→ **Extracted material**:
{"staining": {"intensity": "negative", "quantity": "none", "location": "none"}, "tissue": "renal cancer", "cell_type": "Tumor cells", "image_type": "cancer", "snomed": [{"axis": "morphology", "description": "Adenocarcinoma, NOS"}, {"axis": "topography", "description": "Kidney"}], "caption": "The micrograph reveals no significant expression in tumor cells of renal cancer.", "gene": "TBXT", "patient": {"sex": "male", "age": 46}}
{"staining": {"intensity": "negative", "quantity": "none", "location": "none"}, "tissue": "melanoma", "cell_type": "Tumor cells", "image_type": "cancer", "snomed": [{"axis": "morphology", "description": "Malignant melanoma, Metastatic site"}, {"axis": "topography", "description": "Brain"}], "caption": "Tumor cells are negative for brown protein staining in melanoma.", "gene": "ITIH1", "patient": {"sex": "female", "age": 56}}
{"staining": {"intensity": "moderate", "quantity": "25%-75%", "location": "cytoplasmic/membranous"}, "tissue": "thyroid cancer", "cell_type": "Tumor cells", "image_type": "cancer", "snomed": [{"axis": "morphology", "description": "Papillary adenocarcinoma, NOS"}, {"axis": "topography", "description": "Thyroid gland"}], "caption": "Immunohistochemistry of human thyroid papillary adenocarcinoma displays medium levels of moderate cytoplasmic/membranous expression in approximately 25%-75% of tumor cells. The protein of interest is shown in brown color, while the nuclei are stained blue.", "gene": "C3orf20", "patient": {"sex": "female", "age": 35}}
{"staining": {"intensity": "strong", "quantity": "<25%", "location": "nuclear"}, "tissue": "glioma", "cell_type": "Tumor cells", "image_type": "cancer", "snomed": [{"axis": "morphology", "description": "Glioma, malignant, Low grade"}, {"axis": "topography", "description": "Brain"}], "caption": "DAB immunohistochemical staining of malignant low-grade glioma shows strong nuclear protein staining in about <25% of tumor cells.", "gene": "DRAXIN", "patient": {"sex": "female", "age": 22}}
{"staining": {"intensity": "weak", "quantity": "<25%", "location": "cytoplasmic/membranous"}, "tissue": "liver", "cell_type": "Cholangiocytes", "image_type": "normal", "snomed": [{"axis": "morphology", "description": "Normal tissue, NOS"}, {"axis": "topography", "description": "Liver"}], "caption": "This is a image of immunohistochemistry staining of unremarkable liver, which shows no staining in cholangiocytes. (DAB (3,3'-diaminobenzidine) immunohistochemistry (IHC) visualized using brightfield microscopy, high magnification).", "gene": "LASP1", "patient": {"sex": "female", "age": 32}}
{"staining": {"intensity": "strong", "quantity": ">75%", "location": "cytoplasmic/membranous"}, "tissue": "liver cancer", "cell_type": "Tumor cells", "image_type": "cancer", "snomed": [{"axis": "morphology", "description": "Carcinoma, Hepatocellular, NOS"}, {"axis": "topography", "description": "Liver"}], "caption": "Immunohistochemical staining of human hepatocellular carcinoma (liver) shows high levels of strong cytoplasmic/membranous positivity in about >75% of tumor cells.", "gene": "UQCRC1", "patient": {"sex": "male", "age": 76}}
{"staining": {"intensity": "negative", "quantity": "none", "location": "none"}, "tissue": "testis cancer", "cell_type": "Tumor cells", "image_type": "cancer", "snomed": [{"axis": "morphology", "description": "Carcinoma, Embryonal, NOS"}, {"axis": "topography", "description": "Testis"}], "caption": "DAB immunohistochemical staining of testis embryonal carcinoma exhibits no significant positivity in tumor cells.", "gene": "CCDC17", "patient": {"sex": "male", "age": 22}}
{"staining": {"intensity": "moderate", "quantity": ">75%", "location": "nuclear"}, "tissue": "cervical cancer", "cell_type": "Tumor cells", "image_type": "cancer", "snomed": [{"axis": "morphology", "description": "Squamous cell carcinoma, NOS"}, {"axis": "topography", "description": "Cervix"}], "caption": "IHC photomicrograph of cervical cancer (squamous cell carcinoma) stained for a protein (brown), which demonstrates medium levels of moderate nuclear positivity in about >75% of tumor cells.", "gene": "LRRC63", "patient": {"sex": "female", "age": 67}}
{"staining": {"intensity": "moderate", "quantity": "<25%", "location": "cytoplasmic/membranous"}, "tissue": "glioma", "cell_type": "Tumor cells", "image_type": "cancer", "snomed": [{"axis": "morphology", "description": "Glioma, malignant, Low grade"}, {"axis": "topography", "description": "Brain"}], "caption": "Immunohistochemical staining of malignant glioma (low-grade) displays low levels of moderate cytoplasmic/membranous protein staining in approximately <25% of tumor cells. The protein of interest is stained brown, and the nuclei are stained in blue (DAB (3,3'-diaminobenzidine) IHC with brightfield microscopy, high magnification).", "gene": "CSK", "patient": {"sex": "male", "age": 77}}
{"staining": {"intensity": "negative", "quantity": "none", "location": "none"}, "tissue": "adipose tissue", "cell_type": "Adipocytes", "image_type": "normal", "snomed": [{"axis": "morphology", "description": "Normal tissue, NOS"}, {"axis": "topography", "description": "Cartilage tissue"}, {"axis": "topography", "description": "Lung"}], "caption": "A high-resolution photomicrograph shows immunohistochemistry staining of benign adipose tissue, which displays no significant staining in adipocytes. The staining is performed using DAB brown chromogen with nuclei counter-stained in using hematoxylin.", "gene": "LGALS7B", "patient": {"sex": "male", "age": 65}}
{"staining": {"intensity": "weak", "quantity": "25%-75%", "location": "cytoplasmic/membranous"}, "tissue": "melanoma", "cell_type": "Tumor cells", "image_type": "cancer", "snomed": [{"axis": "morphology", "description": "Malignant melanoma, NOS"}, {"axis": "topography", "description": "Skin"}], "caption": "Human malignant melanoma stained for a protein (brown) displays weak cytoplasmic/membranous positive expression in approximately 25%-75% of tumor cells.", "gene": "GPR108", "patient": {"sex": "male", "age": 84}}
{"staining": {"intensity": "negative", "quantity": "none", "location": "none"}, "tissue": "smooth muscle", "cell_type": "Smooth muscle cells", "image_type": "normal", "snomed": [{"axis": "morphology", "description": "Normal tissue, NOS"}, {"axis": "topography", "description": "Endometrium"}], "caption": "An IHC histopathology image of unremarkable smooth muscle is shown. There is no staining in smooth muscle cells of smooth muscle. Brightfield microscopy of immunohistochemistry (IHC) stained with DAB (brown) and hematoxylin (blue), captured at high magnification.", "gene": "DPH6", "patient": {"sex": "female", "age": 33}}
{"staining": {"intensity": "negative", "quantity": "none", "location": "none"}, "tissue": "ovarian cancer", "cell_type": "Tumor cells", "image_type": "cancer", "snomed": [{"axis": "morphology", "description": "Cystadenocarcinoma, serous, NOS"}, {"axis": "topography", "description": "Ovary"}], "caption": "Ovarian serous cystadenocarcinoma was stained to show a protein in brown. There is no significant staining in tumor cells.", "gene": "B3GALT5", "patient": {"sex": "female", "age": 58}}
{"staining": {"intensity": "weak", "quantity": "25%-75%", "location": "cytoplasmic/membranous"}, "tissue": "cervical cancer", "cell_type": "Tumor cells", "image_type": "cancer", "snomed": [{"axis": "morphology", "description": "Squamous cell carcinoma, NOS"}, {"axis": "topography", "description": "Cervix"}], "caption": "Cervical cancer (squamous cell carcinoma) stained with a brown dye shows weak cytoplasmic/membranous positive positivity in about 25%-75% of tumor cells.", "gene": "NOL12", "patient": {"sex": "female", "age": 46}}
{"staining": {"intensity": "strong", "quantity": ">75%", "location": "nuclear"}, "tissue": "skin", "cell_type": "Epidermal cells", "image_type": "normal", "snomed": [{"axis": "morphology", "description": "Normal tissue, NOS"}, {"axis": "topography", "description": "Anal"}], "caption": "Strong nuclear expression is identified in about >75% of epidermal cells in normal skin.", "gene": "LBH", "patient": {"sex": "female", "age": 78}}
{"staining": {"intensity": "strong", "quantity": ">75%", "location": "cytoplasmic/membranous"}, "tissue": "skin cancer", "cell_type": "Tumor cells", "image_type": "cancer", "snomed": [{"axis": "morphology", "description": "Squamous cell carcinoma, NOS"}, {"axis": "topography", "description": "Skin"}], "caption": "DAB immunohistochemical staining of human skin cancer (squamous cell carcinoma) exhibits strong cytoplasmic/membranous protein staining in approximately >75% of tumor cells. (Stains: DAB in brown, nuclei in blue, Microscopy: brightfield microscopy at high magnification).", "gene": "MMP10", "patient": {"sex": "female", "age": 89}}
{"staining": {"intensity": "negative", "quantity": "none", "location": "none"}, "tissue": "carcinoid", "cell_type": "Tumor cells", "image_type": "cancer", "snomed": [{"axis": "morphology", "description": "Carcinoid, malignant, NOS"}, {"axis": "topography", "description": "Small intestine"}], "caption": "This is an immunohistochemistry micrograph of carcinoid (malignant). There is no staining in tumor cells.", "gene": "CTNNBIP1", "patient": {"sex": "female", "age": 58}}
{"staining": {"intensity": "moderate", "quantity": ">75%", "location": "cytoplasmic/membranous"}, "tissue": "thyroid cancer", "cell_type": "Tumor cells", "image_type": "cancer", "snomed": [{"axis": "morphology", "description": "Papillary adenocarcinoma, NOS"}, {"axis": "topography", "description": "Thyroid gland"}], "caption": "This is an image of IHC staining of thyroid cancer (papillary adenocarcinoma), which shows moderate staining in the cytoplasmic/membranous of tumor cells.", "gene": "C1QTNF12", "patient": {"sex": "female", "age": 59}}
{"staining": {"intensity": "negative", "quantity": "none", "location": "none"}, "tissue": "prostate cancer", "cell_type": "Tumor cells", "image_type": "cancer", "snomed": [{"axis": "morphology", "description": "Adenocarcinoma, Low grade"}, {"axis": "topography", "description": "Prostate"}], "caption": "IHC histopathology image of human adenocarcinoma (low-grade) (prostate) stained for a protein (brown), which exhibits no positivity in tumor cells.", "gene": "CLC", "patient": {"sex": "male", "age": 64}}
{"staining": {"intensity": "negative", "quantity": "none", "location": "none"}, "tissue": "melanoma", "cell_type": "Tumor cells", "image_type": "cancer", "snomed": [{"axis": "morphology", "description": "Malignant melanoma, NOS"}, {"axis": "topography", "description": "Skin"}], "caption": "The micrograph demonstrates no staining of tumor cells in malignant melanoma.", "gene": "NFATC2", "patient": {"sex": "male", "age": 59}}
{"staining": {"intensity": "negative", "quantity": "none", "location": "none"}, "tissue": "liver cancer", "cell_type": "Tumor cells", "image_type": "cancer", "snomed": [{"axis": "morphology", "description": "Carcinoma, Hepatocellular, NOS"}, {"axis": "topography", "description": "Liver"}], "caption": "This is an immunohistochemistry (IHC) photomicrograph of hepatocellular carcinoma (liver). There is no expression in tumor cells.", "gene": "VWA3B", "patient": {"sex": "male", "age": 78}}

→ **What the task requires**: Please copy, exactly as written, every line in the listing above from the line with "high-resolution photomicrograph shows" up to and including the line with "malignant melanoma stained".

→ **Answer**:
{"staining": {"intensity": "negative", "quantity": "none", "location": "none"}, "tissue": "adipose tissue", "cell_type": "Adipocytes", "image_type": "normal", "snomed": [{"axis": "morphology", "description": "Normal tissue, NOS"}, {"axis": "topography", "description": "Cartilage tissue"}, {"axis": "topography", "description": "Lung"}], "caption": "A high-resolution photomicrograph shows immunohistochemistry staining of benign adipose tissue, which displays no significant staining in adipocytes. The staining is performed using DAB brown chromogen with nuclei counter-stained in using hematoxylin.", "gene": "LGALS7B", "patient": {"sex": "male", "age": 65}}
{"staining": {"intensity": "weak", "quantity": "25%-75%", "location": "cytoplasmic/membranous"}, "tissue": "melanoma", "cell_type": "Tumor cells", "image_type": "cancer", "snomed": [{"axis": "morphology", "description": "Malignant melanoma, NOS"}, {"axis": "topography", "description": "Skin"}], "caption": "Human malignant melanoma stained for a protein (brown) displays weak cytoplasmic/membranous positive expression in approximately 25%-75% of tumor cells.", "gene": "GPR108", "patient": {"sex": "male", "age": 84}}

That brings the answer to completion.